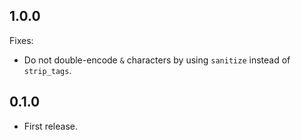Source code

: ## 1.0.0

Fixes:
- Do not double-encode `&` characters by using `sanitize` instead of
  `strip_tags`.

## 0.1.0

- First release.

● To-do item:
Only the text of the records above, copied exactly, should be returned; the pictures stay out.

● Task response:
Source code

: ## 1.0.0

Fixes:
- Do not double-encode `&` characters by using `sanitize` instead of
  `strip_tags`.

## 0.1.0

- First release.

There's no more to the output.